Question

If the sum of the squares of three consecutive integers is 194, what are the numbers?

Answer 1

`7,8,9` or `-9,-8,-7`

Explanation:

`a^2 + b^2 + c^2 = 194`

There are two possible scenarios, either the three numbers go even-odd-even or they go odd-even-odd. Any even number can be written as `2k, kinZZ` and any odd number can be written as `2j+1, jinZ`. For the first scenario, we have:

`(2k)^2 + (2k+1)^2 + (2(k+1))^2 = 194`

`(2k)^2 + (2k+1)^2 + (2k+2)^2 = 194`

`4k^2 + 4k^2 + 4k + 1 + 4k^2 + 8k + 4 = 194`

`12k^2+12k+5 = 194`

We now have a quadratic we can solve for k.

`12k^2 + 12k - 189 = 0`

`k = (-12+-sqrt(144-4(12)(-189)))/24 = 7/2 or -9/2`

These are not integer values so this is not the case.

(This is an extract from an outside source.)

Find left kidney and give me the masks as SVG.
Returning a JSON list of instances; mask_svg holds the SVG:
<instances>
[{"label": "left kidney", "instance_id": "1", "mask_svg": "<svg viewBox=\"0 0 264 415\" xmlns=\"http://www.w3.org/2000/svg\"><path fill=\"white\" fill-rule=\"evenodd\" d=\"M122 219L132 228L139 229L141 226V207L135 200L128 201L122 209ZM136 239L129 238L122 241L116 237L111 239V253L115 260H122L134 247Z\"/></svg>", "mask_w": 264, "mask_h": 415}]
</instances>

Trying the second case, we have:

`(2k+1)^2 + (2(k+1))^2 + (2(k+1)+1)^2 = 194`

`(2k+1)^2 + (2k+2)^2 + (2k+3)^2 = 194`

`4k^2+4k+1 + 4k^2+8k+4 + 4k^2+12k+9 = 194`

`12k^2+24k+14=194`

`12k^2+24k-180=0`

`12(k^2+2k-15) = 0`

`12 != 0 implies k^2+2k-15=0`

Factorising our quadratic gives;

`(k+5)(k-3) = 0`

so k is 3 or -5. This means our numbers are:

`7,8,9` or `-9,-8,-7`

Answer 2

Three consecutive integers are `{-9,-8,-7}` or `{7,8,9}`.

Explanation:

Let the three numbers be `x-1`, `x` and `x+1`. As sum of their squares is `194`, we have

`(x-1)^2+x^2+(x+1)^2=194` or

`x^2-2x+1+x^2+x^2+2x+1=194` or

`3x^2+2=194` or `3x^2-192=0`

Or `x^2-64=0` i.e. `(x+8)(x-8)=0`

Hence `x=-8` or `x=8` and as this is middle number

Three consecutive integers are `{-9,-8,-7}` or `{7,8,9}`.